Deployment is Unix
Over the last 3 years I’ve worked a lot on Etsy’s deployment system (we’ve recently brought the Open Source version back into sync with our internal changes and are running on the public version now as well). It’s at the core of our development process as all development is framed in the context of continuously deploying small changes to the website. And the process of putting in feature flags and always comitting to master follows from that. Deployinator is a Sinatra/Ruby application that executes Bash scripts and commands in the background. It has two buttons - for staging and production - that run the (shell) commands to execute a list of deployment tasks. The usual tasks include refreshing the git checkout on the build box, building/minifying JavaScript and CSS, compiling templates, and rsyncing code to all the web servers (with our atomic deploys there is also some symlink flipping involved). But that’s it, it’s a very simple concept.
Of course the overall application has a lot of features. And they keep growing
and changing as we figure out how a growing engineering team is using it. As
we have remediation items coming from PostMortems. And as more teams need and
add more deployment stacks for slightly different applications. The original
version of deployinator had an execution model where all commands where
executed in a streaming manner within an HTTP request. That meant we had to
configure the correct output buffering, had a long running request doing the
work and generally a somewhat confusing scenario where we often weren’t sure
what would happen when you close your laptop lid in the middle of a deploy. We
also started to run into problems where the deploy would often break with SSH
broken pipe errors (all commands are run over ssh) in the middle of a run. We
tracked it down to an oddity in TCP behaviour between modern versions of OSX
and Linux. And we decided that it was time to move the deploy run out of the
HTTP request. We thought about different ways of doing that and prototyped a
couple of things. And then one day while working on one of the prototypes of
the new deployment model I took a step back and realized that I was basically
trying to reimplement OS process management in Ruby. And this was
not what I wanted Deployinator to be. Deployinator is UNIX. So a
deployment is now done by forking into a separate process, setting the
process title to the stack and stage name and letting it run. ps
, kill
,
nice
all still work. If you need to log into the deployment server and
figure things out, you can still use the tools you use every day. The rest of
Deployinator also always has been very UNIX inspired. The deployment process
runs commands over ssh and distributes commands to multiple machines via
dsh. All deployment output is written to a log file. The log file is
tailed by a websocket server to present it back to the web application. The
log in the web app shows all output of what the shell commands are doing. If
the commands write to STDERR, Deployinator shows it in red and bubbles it up
to a separate error log. This means you can write your deployment commands in
the well known UNIX style.

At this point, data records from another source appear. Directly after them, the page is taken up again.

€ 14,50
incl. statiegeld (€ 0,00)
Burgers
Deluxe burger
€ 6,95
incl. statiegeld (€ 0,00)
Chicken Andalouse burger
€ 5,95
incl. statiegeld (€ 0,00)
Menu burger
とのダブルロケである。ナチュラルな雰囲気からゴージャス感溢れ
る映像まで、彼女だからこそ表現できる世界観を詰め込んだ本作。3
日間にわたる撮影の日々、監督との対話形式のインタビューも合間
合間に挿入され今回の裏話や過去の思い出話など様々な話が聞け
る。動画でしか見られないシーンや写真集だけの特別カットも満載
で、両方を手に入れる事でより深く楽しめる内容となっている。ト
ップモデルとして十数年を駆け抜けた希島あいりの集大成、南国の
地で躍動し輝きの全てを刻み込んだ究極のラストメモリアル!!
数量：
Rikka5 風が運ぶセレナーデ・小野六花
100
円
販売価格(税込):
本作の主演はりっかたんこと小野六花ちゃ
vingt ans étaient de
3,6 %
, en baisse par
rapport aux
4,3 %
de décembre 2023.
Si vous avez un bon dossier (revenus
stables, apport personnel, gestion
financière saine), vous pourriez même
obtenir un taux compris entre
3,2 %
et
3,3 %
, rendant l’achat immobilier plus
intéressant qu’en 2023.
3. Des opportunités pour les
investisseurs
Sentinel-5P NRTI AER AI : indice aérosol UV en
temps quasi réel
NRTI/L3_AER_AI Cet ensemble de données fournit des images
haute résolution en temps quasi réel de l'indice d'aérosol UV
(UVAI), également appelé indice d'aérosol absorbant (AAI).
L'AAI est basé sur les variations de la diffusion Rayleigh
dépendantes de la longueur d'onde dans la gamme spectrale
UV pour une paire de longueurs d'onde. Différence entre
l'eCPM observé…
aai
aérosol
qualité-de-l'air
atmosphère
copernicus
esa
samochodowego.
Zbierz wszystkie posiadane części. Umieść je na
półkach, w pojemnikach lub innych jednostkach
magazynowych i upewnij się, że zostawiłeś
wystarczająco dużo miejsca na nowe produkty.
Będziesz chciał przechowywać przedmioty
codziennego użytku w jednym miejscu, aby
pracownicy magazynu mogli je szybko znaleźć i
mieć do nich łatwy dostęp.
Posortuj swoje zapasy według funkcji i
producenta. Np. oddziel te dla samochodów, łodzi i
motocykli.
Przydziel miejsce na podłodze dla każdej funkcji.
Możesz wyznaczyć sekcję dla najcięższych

Infos go to STDOUT, errors go to STDERR. In
addition Deployinator also comes with a command line tool to kick off any
deploy without needing a working web server.
And in my opinion this is how it should be. The actual steps of how your software gets deployed will always be a little different. You might run a Rails app instead of a PHP application. You might have a compiled binary that needs to be shipped or you will have to restart services. You might git pull on the servers directly instead of rsyncing files over. But there is always the operating system as the common denominator (or almost always). And by using that foundation in your tooling you already have a common ground when it comes to understanding and debugging what your deployment system does. And there are a lot of existing tools, like rsync, git or ssh which you can reuse and leverage. There is also a great response by Corey about how the GitHub deployment system works. And the final paragraph there is really what I love most about it:
I think people would be underwhelmed by the technology and implementation though. It’s just a bit of ruby, UNIX, and HTTP. It’s not pushing the boundaries of computing, it just chugs along doing its job so we don’t have to.
And it really doesn’t have to be complicated. Deployment can start with a simple shell script. And then you can wrap it in a web frontend. Or an IRC command. Or an iPhone app. But at its core it’s still manipulating files and putting them on a computer. Deployment is still UNIX.